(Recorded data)

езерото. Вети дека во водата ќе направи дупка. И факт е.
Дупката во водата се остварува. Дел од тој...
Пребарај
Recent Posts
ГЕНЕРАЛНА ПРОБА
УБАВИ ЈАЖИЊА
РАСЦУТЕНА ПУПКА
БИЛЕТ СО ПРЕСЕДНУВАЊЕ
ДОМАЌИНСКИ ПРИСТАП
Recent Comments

**WHAT IS EXPECTED:**
Every record, start to finish: reproduce it word for word.

**RESPONSE AREA:**
езерото. Вети дека во водата ќе направи дупка. И факт е.
Дупката во водата се остварува. Дел од тој...
Пребарај
Recent Posts
ГЕНЕРАЛНА ПРОБА
УБАВИ ЈАЖИЊА
РАСЦУТЕНА ПУПКА
БИЛЕТ СО ПРЕСЕДНУВАЊЕ
ДОМАЌИНСКИ ПРИСТАП
Recent Comments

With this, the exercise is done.